While streaming platforms have predominantly monetised their content via subscriptions, there’s been a big surge in monetising via ads over the last decade. Streaming platforms have started expanding to ads to offset increasing content costs. Netflix - widely regarded as the gold standard of streaming - built their business on subscriptions, but have now decided to pivot and expand to ads to expand their user base and revenues. Prime Video has also launched ads and made the ad tier their default option. This allows them to access more budget conscious users who do not want to pay a recurring subscription fee.
Apart from offering subscriptions and ads, streaming platforms can also offer freemium content and FAST content. Let’s begin with the freemium model. Take for example, a tried and tested commodity in the streaming world - a Shondaland production. For unsubscribed viewers, what if only the first 2 episodes of a newly dropped show were free, and the rest of the episodes were behind a paywall? For Shondaland fans, they probably wouldn’t think twice about paying to get access to her complete works. But for those who haven’t spent several weekends binge watching Grey's Anatomy or Bridgerton, they might still decide to indulge in the hype and (will likely) end up getting glued to the show after the first 2 episodes. By offering this content for a one-time fee less than the monthly subscription amount, the streaming platform may be able to grow their paying customers and build out a diversified revenue stream. Let’s face it - apart from a high fixed recurring fee for a subscription, users also choose not to subscribe if they’re inclined to watch only a single show across the entire library. Additionally, streaming platforms can choose to personalise the experience of such viewers and heighten awareness of other Shondaland shows on their homepage. This would increase consideration of such viewers to watch other shows, potentially boosting watch time, ad revenue and maybe even subscriptions!
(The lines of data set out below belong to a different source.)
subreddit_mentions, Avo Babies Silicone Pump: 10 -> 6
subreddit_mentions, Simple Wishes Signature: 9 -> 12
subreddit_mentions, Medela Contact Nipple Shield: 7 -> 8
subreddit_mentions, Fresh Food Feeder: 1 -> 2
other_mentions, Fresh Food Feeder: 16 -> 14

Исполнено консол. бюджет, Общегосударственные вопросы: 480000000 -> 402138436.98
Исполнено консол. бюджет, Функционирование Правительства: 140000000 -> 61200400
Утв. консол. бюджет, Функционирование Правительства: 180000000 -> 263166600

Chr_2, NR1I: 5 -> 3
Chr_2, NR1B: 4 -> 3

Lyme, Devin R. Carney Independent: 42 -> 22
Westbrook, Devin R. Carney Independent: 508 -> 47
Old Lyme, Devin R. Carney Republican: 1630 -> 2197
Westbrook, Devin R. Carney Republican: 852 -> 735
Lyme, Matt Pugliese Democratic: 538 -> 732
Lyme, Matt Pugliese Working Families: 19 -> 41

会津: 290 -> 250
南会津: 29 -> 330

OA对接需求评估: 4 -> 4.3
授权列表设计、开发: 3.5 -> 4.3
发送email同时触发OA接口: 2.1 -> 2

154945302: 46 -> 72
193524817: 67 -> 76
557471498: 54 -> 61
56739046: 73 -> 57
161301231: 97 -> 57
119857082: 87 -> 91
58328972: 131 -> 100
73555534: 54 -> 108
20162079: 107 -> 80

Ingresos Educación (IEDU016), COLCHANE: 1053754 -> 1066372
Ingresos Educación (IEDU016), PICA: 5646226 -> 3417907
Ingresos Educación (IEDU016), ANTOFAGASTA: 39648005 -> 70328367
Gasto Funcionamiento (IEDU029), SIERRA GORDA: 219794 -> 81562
Streaming platforms can also decide to open up FAST inventory to expand their viewership and open up another monetisation channel. Free Ad-Supported Television or FAST offers linear TV programming and movies without a paid subscription, and is monetised solely by advertising. It is great for budget conscious viewers as well as an older demographic that is used to traditional television. As Smart TV penetration increases in developing markets all over the world, one can expect a corresponding uptick in FAST viewership, which would lead to more opportunities for advertisers. Especially for lower end smart TVs, streaming platforms should negotiate to have their FAST content app in the first fold of the homepage to enhance visibility. They can also do offline promotions at TV retail stores to boost awareness of FAST content and market themselves as a cost-effective alternative to cable TV.
From an advertising perspective, streaming platforms have a significant opportunity to maximize their revenues. Traditional linear television is dominated by brand ads and CPM buying with no targeting, which limits the opportunities to optimise yield. For streaming publishers on the other hand, the ability to maximise yield (or revenue per ad opportunity) is a lot higher with advancements in the space like audience targeting, measurement & attribution and innovative ad formats. Streaming platforms must invest in building data enriched audiences or cohorts in a privacy first way, which would offer advertisers the ability to profile and target groups of users by demographic, location, interests and even purchase history. This would dramatically increase the relevance of an ad, so that a user sitting in Chennai is not seeing an ad of a restaurant based in Delhi. This will also help the restaurant not waste precious advertising budget by showing their ad to an irrelevant user. Let’s take another example. For a show of mass appeal like Suits, a streaming platform can curate an ad package for advertisers in the high-end clothing, furniture and lifestyle categories (thereby providing content targeting), and offer them exclusive access to engaged users with the help of non-intrusive shoppable ads. By showing these ads to relevant users, these advertisers can increase their brand awareness and recall, as well as grow purchases of their products. This could go a step further in the world of AI - what if a user opens their phone camera and points at a blazer worn in the show and an ad for Hugo Boss blazers opens up on their phone? If the user decides to purchase after clicking on this ad, the streaming publisher should be able to claim credit, by showing the advertiser that the purchase was driven by product exposure on their platform. This would require the publisher to invest in sharp measurement and attribution capabilities across devices. With the rise of multi-surface viewing (mobile and CTV), streaming platforms can get creative with their ad offerings and allow advertisers to target users across devices and at different stages of the marketing funnel. This level of customisation would be invaluable for marketers and would enable streaming platforms to boost their pricing power, thereby maximising their ad revenue.
As streaming platforms invest in creating and curating their content libraries, they must parallelly invest in building diversified monetisation strategies to become / remain profitable in the highly competitive streaming marketplace.